March's victory did not come cheaply, though. Under the deal approved in mid-December, the March Joint Powers Authority will issue up to $35 million in bonds to fund construction of a 380,000-square-foot cargo facility for DHL. March GlobalPort, the airport's private developer, will lease the facility to DHL for about 6 cents per square foot, which is about 10% of the market rate. Additionally, March will waive landing fees for the first six flights a day for three years, and reduce fuel loading fees for three years. DHL said it initially plans to have about eight flights and 18 truck deliveries daily at the facility.
Although Ontario International Airport expressed interest, Ontario already has a UPS hub, so the fight for DHL was largely seen as one between San Bernardino International Airport and March. Both communities lost thousands of jobs during the base closures of the 1990s.

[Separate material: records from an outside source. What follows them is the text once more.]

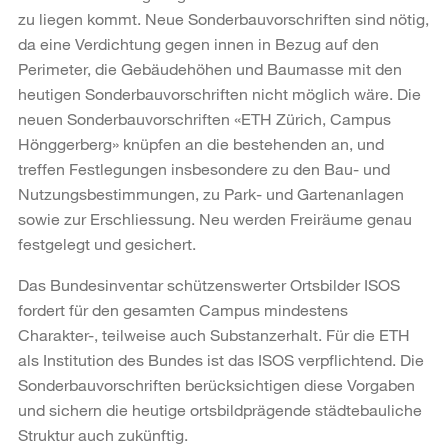
zu liegen kommt. Neue Sonderbauvorschriften sind nötig,
da eine Verdichtung gegen innen in Bezug auf den
Perimeter, die Gebäudehöhen und Baumasse mit den
heutigen Sonderbauvorschriften nicht möglich wäre. Die
neuen Sonderbauvorschriften «ETH Zürich, Campus
Hönggerberg» knüpfen an die bestehenden an, und
treffen Festlegungen insbesondere zu den Bau- und
Nutzungsbestimmungen, zu Park- und Gartenanlagen
sowie zur Erschliessung. Neu werden Freiräume genau
festgelegt und gesichert.
Das Bundesinventar schützenswerter Ortsbilder ISOS
fordert für den gesamten Campus mindestens
Charakter-, teilweise auch Substanzerhalt. Für die ETH
als Institution des Bundes ist das ISOS verpflichtend. Die
Sonderbauvorschriften berücksichtigen diese Vorgaben
und sichern die heutige ortsbildprägende städtebauliche
Struktur auch zukünftig.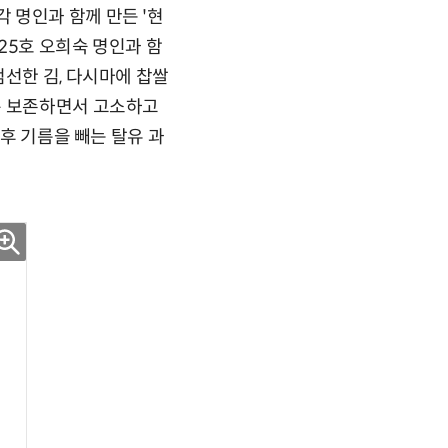
 명인과 함께 만든 '현
제25호 오희숙 명인과 함
엄선한 김, 다시마에 찹쌀
은 보존하면서 고소하고
 후 기름을 빼는 탈유 과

San Bernardino (the former Norton Air Force Base) offered significant incentives. But San Bernardino could not match March's reduced airport operations cost. Because DHL would be the only user of San Bernardino's airport facilities, which are idle, the cargo company would have to pay all airport infrastructure maintenance costs. Because March still serves as a military reserve base, the federal government will share the cost of running the airport.
Officials at both San Bernardino and March see the DHL hub not only as an employment center, but as a magnet to attract other businesses to the immediate area.
However, residents of Riverside's Orangecrest area, which is about two miles from March, filed a lawsuit in November over the cargo hub project. The project opponents contend that the environmental impact report did not adequately analyze impacts on noise, air pollution and water supplies. They also complain that the deal with DHL violates a nighttime flight curfew. Furthermore, they say the incentives provided to DHL amount to a federal subsidy of a private company.
DHL, which purchased Airborne Express last year, has only about 6% of the $50 billion parcel shipping market in the U.S. But DHL has announced a $1.2 billion expansion, and has already chosen to place sorting hubs in Phoenix, Salt Lake City, Denver, Baton Rouge, Memphis, Minneapolis and Erie, Pennsylvania.